Let $x\in \mathbb{R}^n$ and $f(x)\in \mathbb{R}^n$ be a smooth function. Consider a symmetric matrix $M(x)\in \mathbb{R}^{n\times n}$, whose elements are smooth. I am trying to prove the following (dont know if this holds):
$$f(x)^\top M(x) f(x)\leq 0 \iff M(x) \leq 0.$$
What have I tried:
Method(1)
We need to prove:
- Case(a): $ M(x) \leq 0 \implies f(x)^\top M(x) f(x)\leq 0$.
- Case(b): $f(x)^\top M(x) f(x)\leq 0 \implies M(x) \leq 0$.
Case (a) is trivial. In Case (b), if we consider the senariao when inequality holds strictly, then $f(x)^\top M(x) f(x)< 0 \implies M(x) < 0$. However, in the event the equality holds i.e., $f(x)^\top M(x) f(x)= 0$, then one or more of the following hold:
- $M(x)=0$
- $M(x)f(x) = 0$, i.e., $f(x)$ is in the left null space of $M(x)$.

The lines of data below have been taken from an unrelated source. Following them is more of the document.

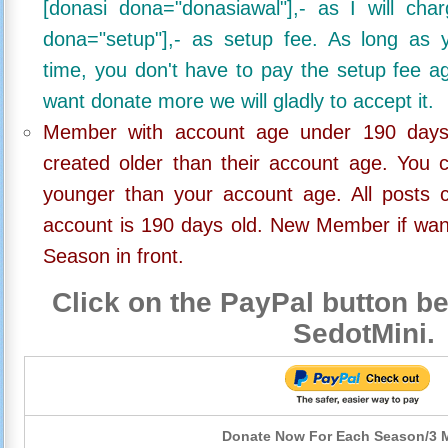
[donasi dona="donasiawal"],- as I will ch
dona="setup"],- as setup fee. As long as 
time, you don't have to pay the setup fee ag
want donate more we will gladly to accept it.
Member with account age under 190 days,
created older than their account age. You 
younger than your account age. All posts c
account is 190 days old. New Member if wan
Season in front.
Click on the PayPal button be
SedotMini.
Donate Now For Each Season/3 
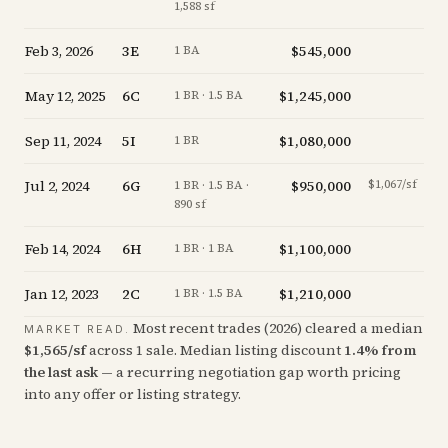
1,588 sf
Feb 3, 2026
3E
$545,000
+
1 BA
May 12, 2025
6C
$1,245,000
-
1 BR · 1.5 BA
Sep 11, 2024
5I
$1,080,000
-
1 BR
Jul 2, 2024
6G
$950,000
$1,067/sf
-1
1 BR · 1.5 BA ·
890 sf
Feb 14, 2024
6H
$1,100,000
-
1 BR · 1 BA
Jan 12, 2023
2C
$1,210,000
-
1 BR · 1.5 BA
Most recent trades (
2026
) cleared a median
MARKET READ.
$
1,565
/sf
across
1
sale
.
Median listing discount
1.4
%
from
the last ask
— a recurring negotiation gap worth pricing
into any offer or listing strategy.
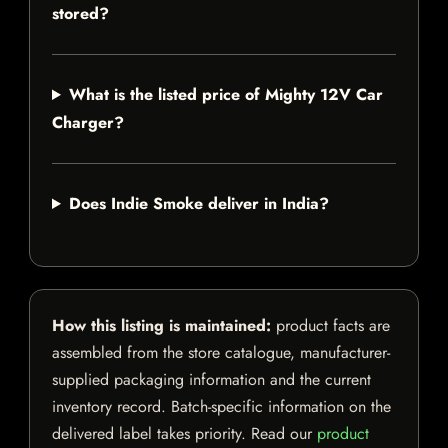
stored?
What is the listed price of Mighty 12V Car
Charger?
Does Indie Smoke deliver in India?
How this listing is maintained:
product facts are
assembled from the store catalogue, manufacturer-
supplied packaging information and the current
inventory record. Batch-specific information on the
delivered label takes priority. Read our
product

- $M(x)^\top f(x) = 0$, i.e., $f(x)$ is in the right null space of $M(x)$.
I am stuck here.
- Method (2): Since $M(x)$ is symmetric, $LU$ decomposition holds with $L=U^\top$. Hence, let $M(x)=L^\top(x)D(x) L(x)$ with $D$ as a block diagonal matrix, then we have $$(L(x)f(x))^\top D(x) (L(x)f(x))\leq 0$$ Again I am stuck!
I constantly tell my students matrix language is an abomination when theory is what is to be understood, and you are the quintessential example of what I mean. Having said that, the exercise is either trivially false or trivially true.
False. If you mean that for some $f$ the inequality $f(x)^\intercal M(x) f^(x) \leq 0$ implies $M(x)$ to be negative semidefinite, consider the constant functions (hence smooth, even analytic) $M =\left[\begin{matrix}-1&0\\0&1\end{matrix}\right]$ and $f=(1, 0)^\intercal.$
True. If you mean that the relation $f(x)^\intercal M(x) f(x) \leq 0$ for all smooth functions $f$ implies $M(x)$ to be negative semidefinite, then simply consider $f$ constant functions and you obtain the definition of negative semidefinite.